Tristan Miller said:
What is the correct semantics of a lang parameter in an anchor tag?
The semantics of the lang attribute is very complex. I don't mean what
the specifications say (which has been cited and summarized here). They
don't say very much, and that exactly is the problem. As soon as you
really start using language markup, you start encountering all kinds of
problems. And there's really no good summary of even the problems. (Or,
rather, there is, but it's available in Finnish only, and I don't think
I have time and energy to translate it, especially due to the miniscule
practical effect that language markup has at present, or in the near
future.)
<a href="foo" lang="ru">bar</a>
To summarize the situation: the word "bar" is declared as being Russian,
whereas nothing is said about the linked document's language. In
principle, "foo" is declared Russian too, and this might be relevant to
a speech browser that is asked to tell information about a link,
including its URL. URLs _can_ be spoken, and sometimes need to.
But if you write Russian words in a transliteration, using Latin
letters, such as "bar" literally, I would advice against using the lang
attribute at all. Beware that I am now advicing you to break a WCAG 1.0
priority 1 requirement (which is, in fact, broken by the WCAG 1.0
document itself, too, and by virtually all W3C documents) - the
requirement that language changes be indicated in markup.
I have two reasons to my advice:
1. Browsers, such as IE 6, are known to let the lang attribute affect
fonts too. They may even get wild and make the use frustrated when
they look for a font containing Cyrillic letters, despite the fact
that the text contains Latin letters only. And if they find such
a font, they may use it for the transliterated Russian text, making
it look different from the rest of the text. So
<p>My favorite author is <span lang="ru">Pushkin</span></p>
may result in "Pushkin" displayed in a considerably different font.

▶ Dataset entries:
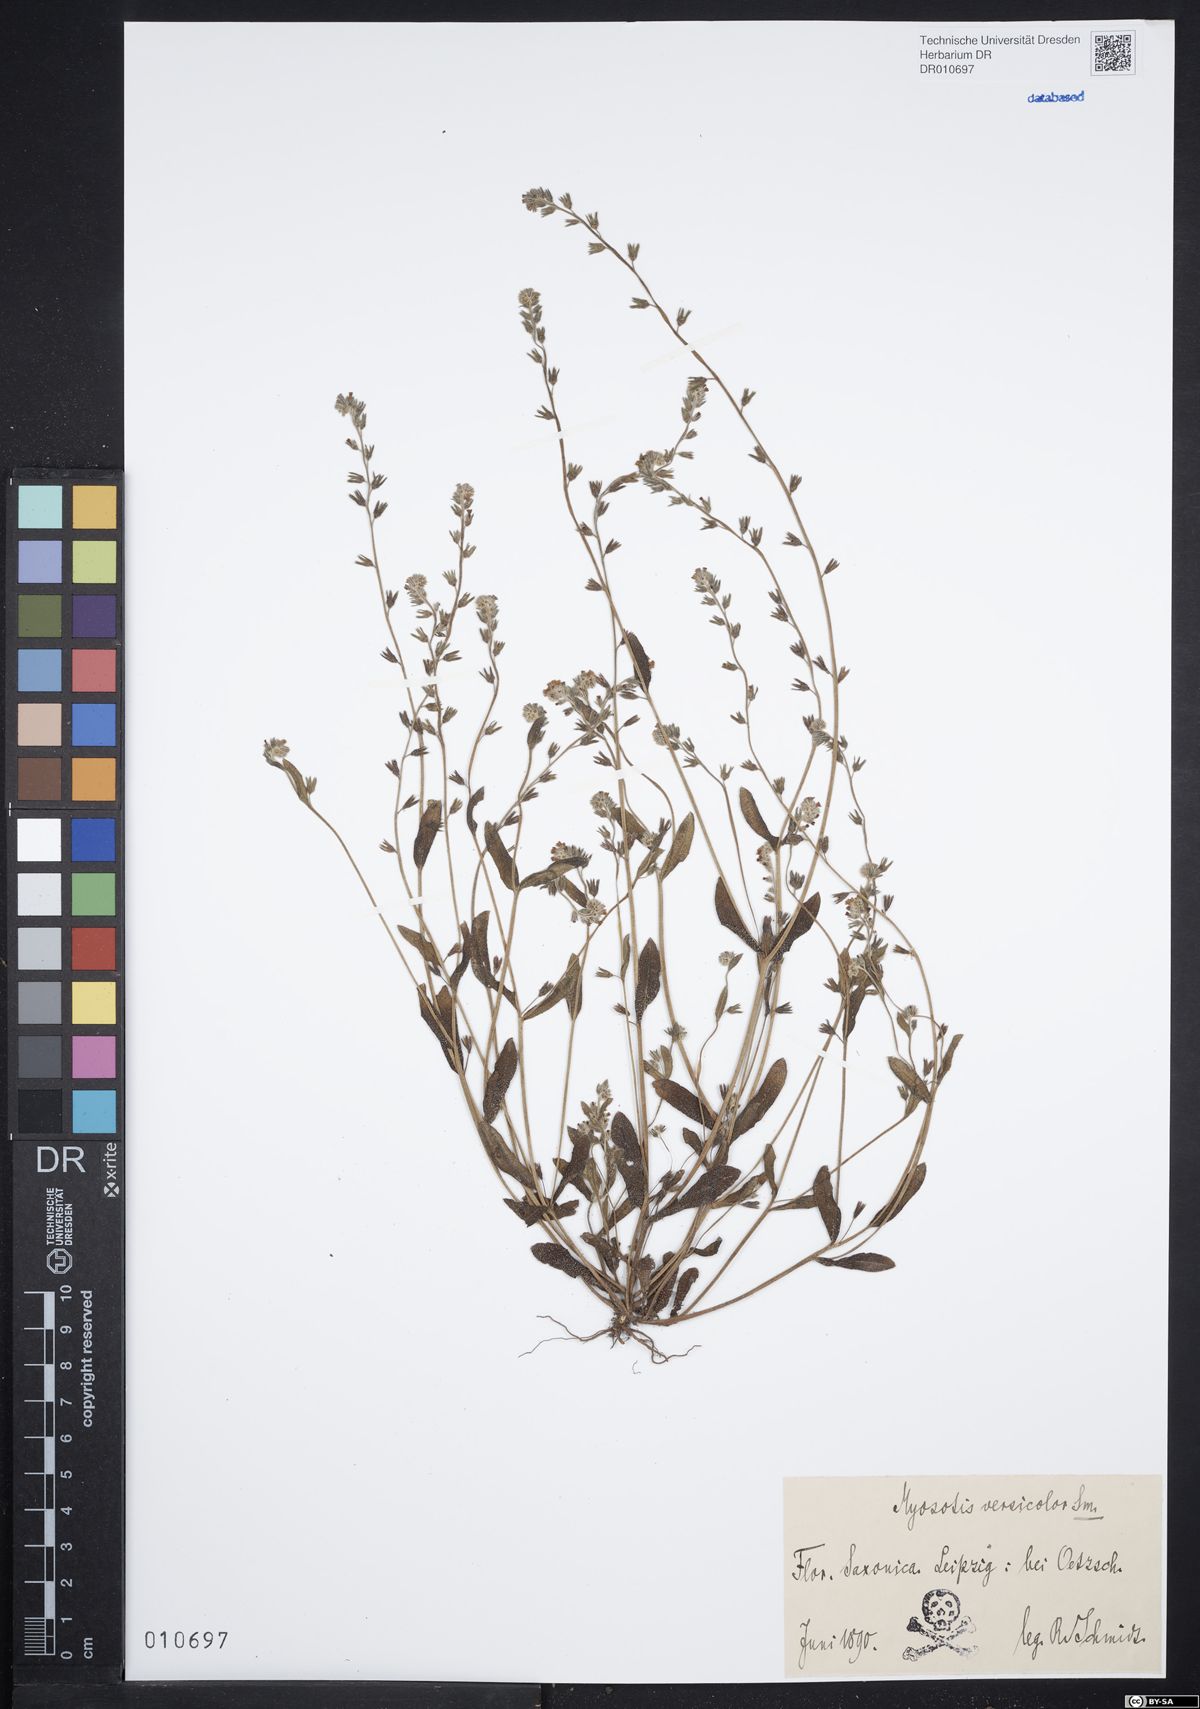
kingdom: Plantae
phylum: Tracheophyta
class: Magnoliopsida
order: Boraginales
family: Boraginaceae
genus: Myosotis
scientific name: Myosotis discolor
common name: Changing forget-me-not
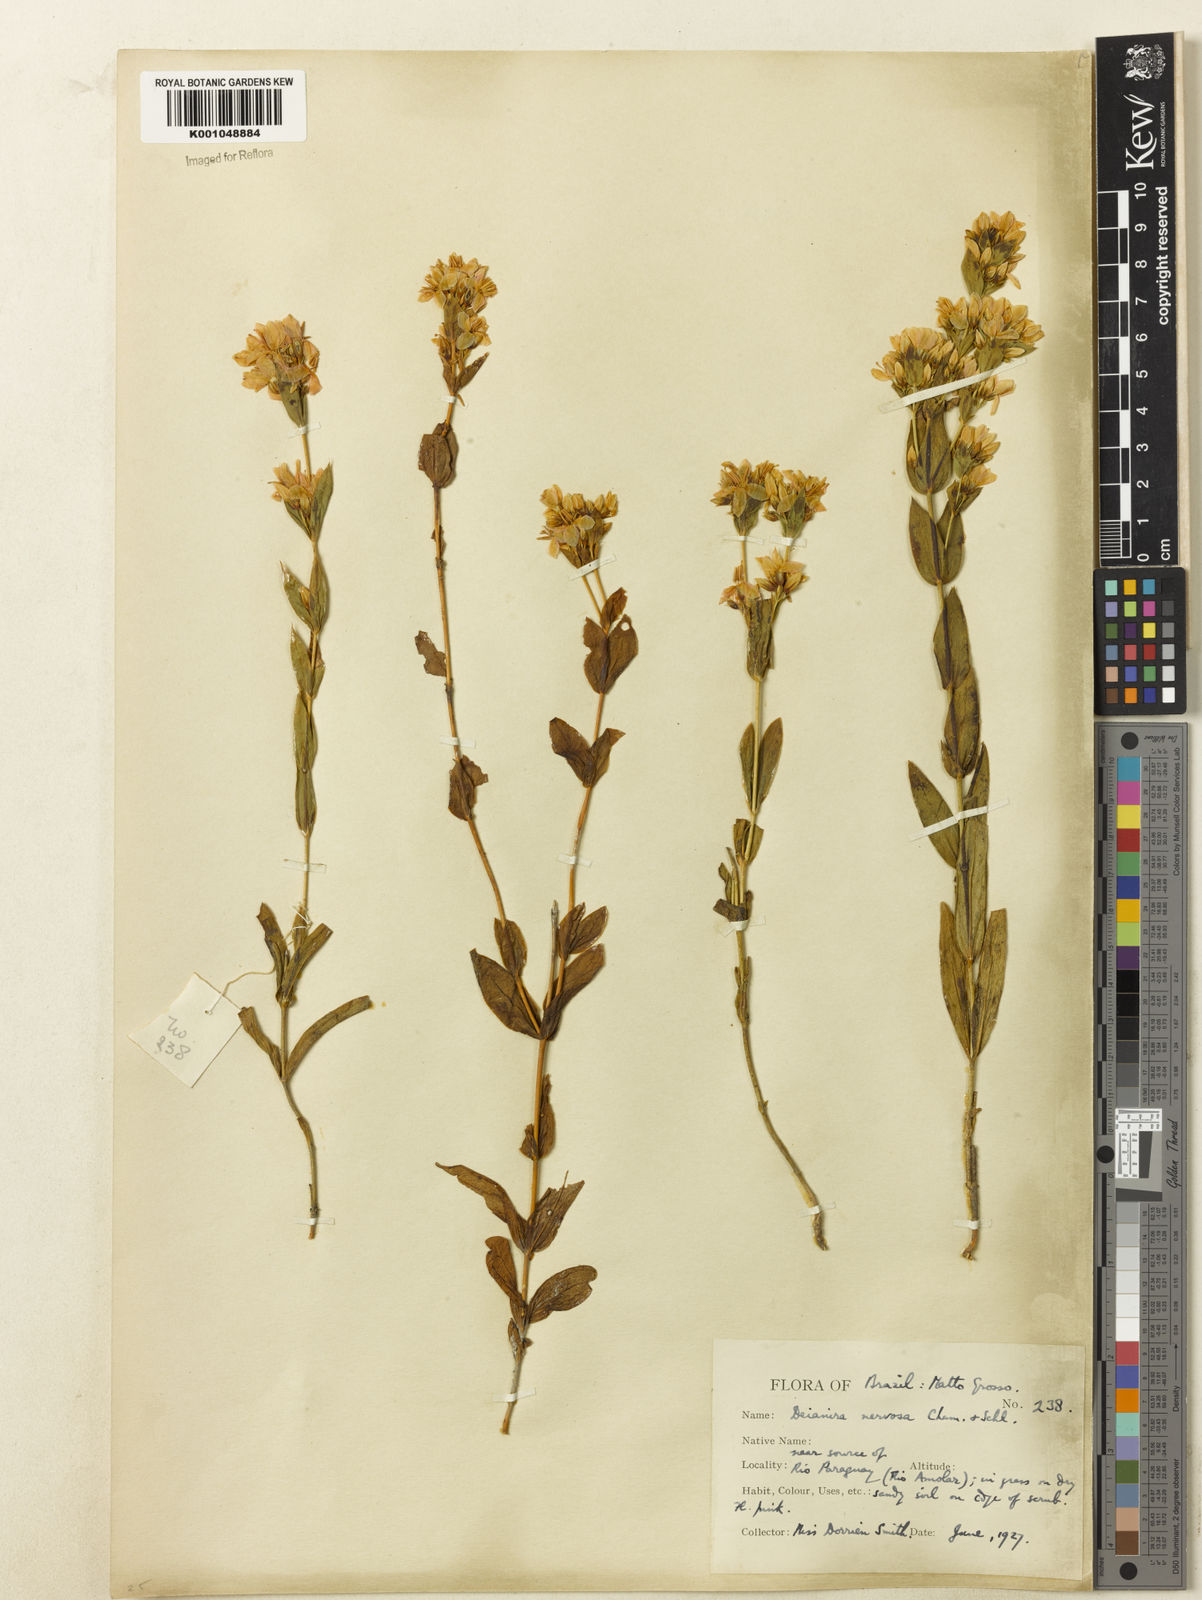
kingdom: Plantae
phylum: Tracheophyta
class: Magnoliopsida
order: Gentianales
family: Gentianaceae
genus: Deianira
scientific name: Deianira
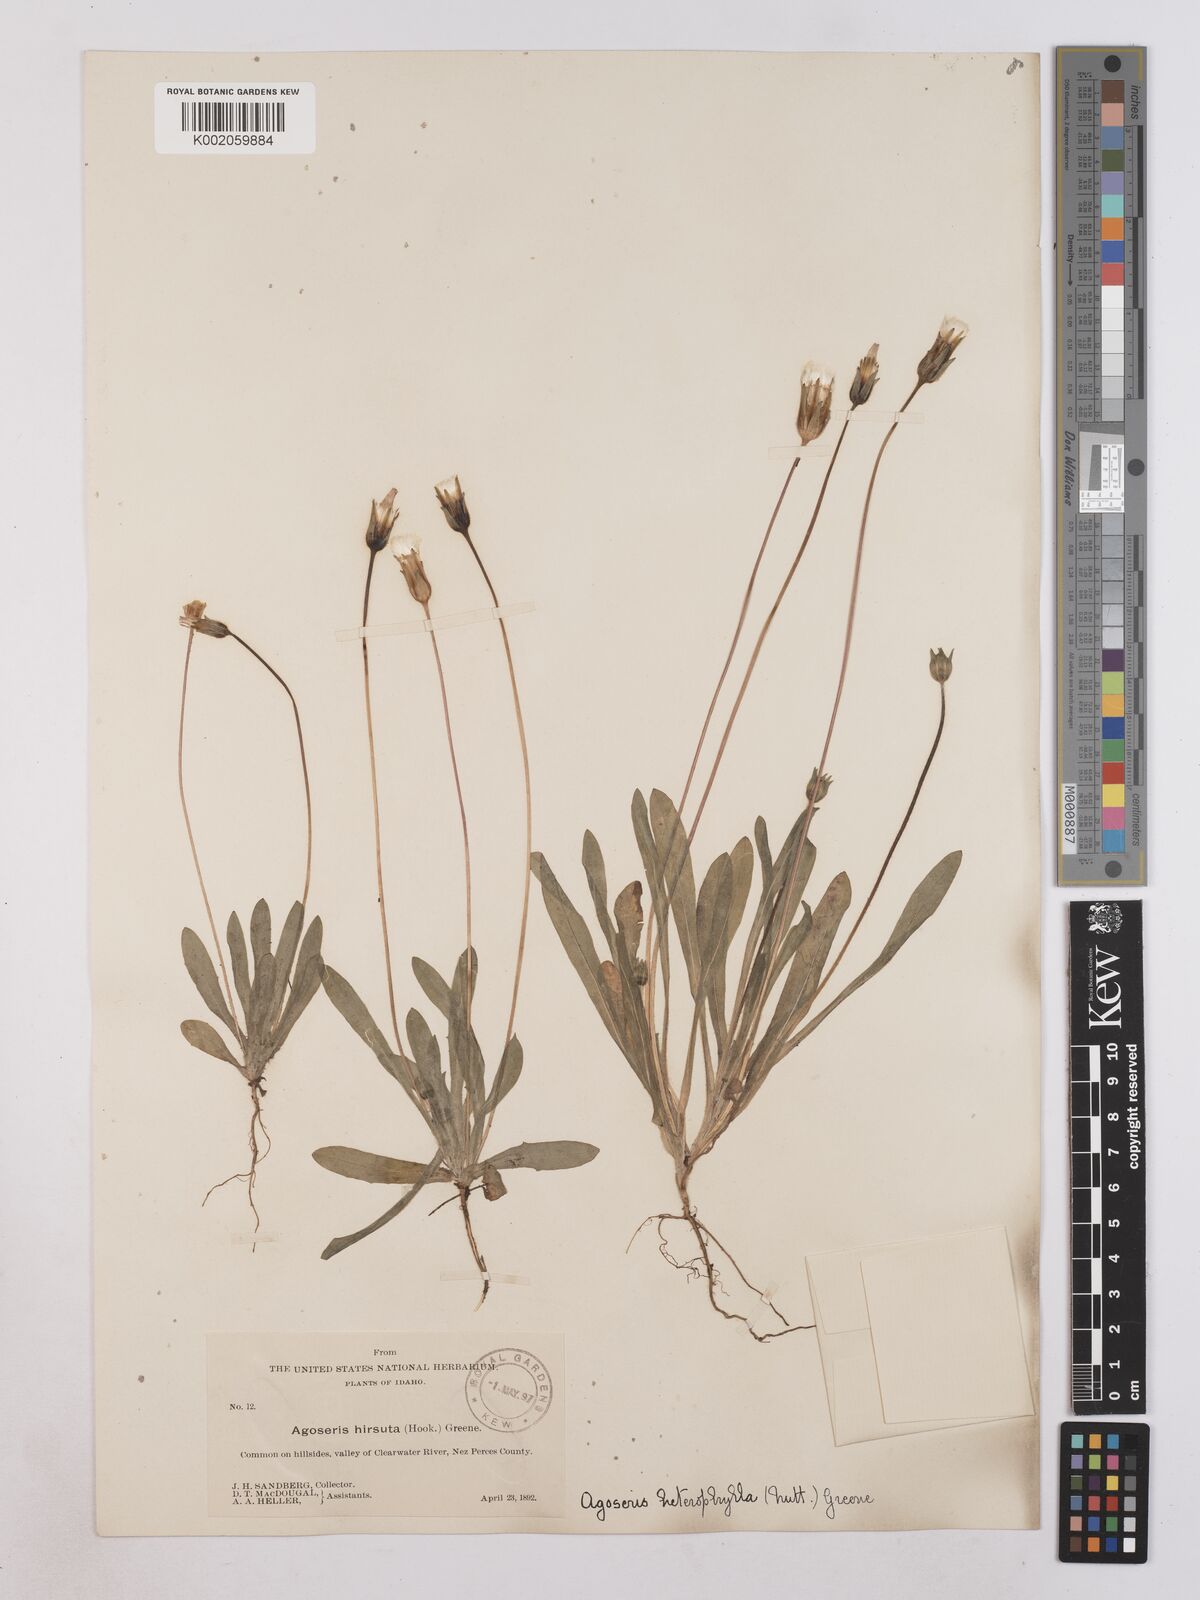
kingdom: Plantae
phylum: Tracheophyta
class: Magnoliopsida
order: Asterales
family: Asteraceae
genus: Agoseris
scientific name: Agoseris heterophylla
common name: Annual agoseris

▶ Required tasks:
A. In the post on the lang attribute, which browser does the writer name as letting the lang attribute affect fonts?
B. Put this sentence from the post on the lang attribute into Spanish: "The semantics of the lang attribute is very complex."
C. Reproduce the part of the post on the lang attribute starting with "But if you write" and going on through "indicated in markup.".

▶ Answers to the exercises:
A. IE 6

B. La semántica del atributo lang es muy compleja.

C.
But if you write Russian words in a transliteration, using Latin
letters, such as "bar" literally, I would advice against using the lang
attribute at all. Beware that I am now advicing you to break a WCAG 1.0
priority 1 requirement (which is, in fact, broken by the WCAG 1.0
document itself, too, and by virtually all W3C documents) - the
requirement that language changes be indicated in markup.